Leukemia is a type of cancer that affects the blood and bone marrow. It begins when cells in the bone marrow undergo leukemic changes or mutations that allow them to survive better than the normal cells in the blood.
As the leukemic cells grow and reproduce, they eventually crowd out and suppress the growth of normal cells. The rate of growth, treatment plan, and prognosis depends on the type of leukemia it is.
Leukemia in elderly adults, according to the National Cancer Institute, occurs most often between the ages of 65 and 74, but it is also the most common cancer diagnosed in children under the age of 15.
With treatment, leukemia in elderly patients can sometimes be put into remission. Let’s take a look at the types of leukemia in elderly adults, the leukemia in the elderly survival rate, and the leukemia life expectancy in elderly patients.
What are the factors and symptoms that lead to a leukemia diagnosis in elderly people?
- Family history
- Genetic disorders
- Exposure to certain chemicals
- Fever or chills
- Recurrent infections
- Weight loss
- Swollen lymph nodes
- Bleeding and bruising
- Bone pain
- Night sweats
- Red spots on skin
If you have any of these symptoms or any other persistent signs or symptoms, you should consult your physician for an assessment.

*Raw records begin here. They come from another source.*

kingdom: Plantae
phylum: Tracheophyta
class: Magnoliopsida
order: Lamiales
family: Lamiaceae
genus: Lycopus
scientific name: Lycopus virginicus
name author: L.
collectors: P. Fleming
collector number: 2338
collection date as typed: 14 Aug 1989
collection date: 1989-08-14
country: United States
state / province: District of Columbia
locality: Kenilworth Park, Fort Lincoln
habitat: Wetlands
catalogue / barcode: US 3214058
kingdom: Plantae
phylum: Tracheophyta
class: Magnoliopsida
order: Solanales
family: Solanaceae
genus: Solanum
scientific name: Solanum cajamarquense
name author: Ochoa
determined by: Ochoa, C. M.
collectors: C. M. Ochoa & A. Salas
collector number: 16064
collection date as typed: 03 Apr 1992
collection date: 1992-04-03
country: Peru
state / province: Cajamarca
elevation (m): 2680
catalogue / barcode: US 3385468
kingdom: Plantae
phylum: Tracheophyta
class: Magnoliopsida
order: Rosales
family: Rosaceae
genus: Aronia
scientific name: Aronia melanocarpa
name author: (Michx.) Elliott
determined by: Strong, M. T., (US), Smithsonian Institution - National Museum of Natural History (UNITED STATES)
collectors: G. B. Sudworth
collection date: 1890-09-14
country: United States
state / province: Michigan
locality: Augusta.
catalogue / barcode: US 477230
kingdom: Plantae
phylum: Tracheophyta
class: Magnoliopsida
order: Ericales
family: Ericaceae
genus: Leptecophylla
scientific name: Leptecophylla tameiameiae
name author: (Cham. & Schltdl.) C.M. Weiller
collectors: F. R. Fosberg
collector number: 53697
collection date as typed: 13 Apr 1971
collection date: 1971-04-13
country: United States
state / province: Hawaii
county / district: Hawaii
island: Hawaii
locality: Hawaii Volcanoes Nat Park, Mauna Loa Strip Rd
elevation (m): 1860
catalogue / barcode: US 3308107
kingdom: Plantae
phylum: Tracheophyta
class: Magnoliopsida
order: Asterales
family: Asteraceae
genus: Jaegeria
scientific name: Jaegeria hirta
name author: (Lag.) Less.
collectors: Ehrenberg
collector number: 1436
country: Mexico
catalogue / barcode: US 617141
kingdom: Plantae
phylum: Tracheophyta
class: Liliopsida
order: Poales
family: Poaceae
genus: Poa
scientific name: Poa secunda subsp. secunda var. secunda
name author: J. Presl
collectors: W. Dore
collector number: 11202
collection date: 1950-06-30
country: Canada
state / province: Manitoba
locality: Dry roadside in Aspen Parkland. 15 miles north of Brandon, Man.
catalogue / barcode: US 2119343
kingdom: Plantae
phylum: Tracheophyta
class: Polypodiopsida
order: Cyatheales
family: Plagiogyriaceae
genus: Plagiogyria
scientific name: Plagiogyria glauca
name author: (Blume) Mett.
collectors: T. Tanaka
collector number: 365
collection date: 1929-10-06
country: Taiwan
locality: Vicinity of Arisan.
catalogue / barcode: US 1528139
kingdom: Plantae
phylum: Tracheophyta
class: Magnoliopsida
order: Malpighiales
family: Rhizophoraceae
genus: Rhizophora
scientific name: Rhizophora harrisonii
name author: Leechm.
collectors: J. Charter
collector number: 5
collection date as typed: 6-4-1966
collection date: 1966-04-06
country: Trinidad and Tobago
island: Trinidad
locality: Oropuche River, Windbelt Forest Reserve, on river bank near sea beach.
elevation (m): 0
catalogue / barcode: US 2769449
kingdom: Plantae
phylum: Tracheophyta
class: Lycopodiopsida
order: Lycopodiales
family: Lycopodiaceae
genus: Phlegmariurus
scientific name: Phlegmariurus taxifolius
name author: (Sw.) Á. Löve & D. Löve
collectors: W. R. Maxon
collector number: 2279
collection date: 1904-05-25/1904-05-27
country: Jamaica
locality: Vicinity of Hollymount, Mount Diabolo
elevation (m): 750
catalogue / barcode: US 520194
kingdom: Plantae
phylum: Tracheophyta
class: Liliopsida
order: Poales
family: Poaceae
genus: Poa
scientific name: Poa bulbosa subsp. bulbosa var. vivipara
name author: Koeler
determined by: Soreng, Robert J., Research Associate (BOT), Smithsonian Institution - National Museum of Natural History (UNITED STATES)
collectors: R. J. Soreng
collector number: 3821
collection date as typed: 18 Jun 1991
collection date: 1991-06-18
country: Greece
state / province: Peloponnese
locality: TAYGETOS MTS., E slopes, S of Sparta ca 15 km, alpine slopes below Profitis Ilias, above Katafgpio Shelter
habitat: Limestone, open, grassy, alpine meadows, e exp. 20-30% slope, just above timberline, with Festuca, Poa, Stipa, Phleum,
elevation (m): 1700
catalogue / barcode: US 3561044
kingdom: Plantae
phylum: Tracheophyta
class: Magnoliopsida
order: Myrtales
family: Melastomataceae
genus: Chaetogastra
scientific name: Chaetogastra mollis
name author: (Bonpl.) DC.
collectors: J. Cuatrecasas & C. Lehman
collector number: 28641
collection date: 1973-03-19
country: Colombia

Leukemia symptoms can be tricky. In the early stages, symptoms can be like the flu or other common illnesses.
What is chronic leukemia in elderly patients?
Chronic Lymphocytic Leukemia (CLL) is a type of leukemia usually diagnosed in older adults. The term “chronic” is used because it usually progresses more slowly than other types of leukemia. Most people who are diagnosed with this type of leukemia are age 70 or older, as there are usually no early symptoms. CLL can cause complications such as a switch to more aggressive forms of cancer, frequent infections, a weak immune system, and an increased risk of other cancers.
What is acute leukemia in elderly patients?
Acute Myeloid Leukemia (AML) is another type of leukemia that is usually diagnosed in elderly adults. Though there are treatments available, the prognosis for the elderly patient with AML is not a good one because of the presence of other illnesses and the fragility that comes with age. Palliative care is often suggested when AML is diagnosed in the elderly patient.
How long can an elderly person live with leukemia?
Leukemia life expectancy in elderly people varies from one person to another. The survival rate depends on the type of leukemia the individual has, the characteristics of the disease, and the patient’s overall health condition at the time of diagnosis.
There are risks involved with getting treatment for leukemia, but without treatment, the survival rate can be as short as 2 to 3 months.
Your physician and his or her team of medical professionals will guide you. They can help you decide the best course of treatment and give you the personalized care and direction you need after a diagnosis of leukemia.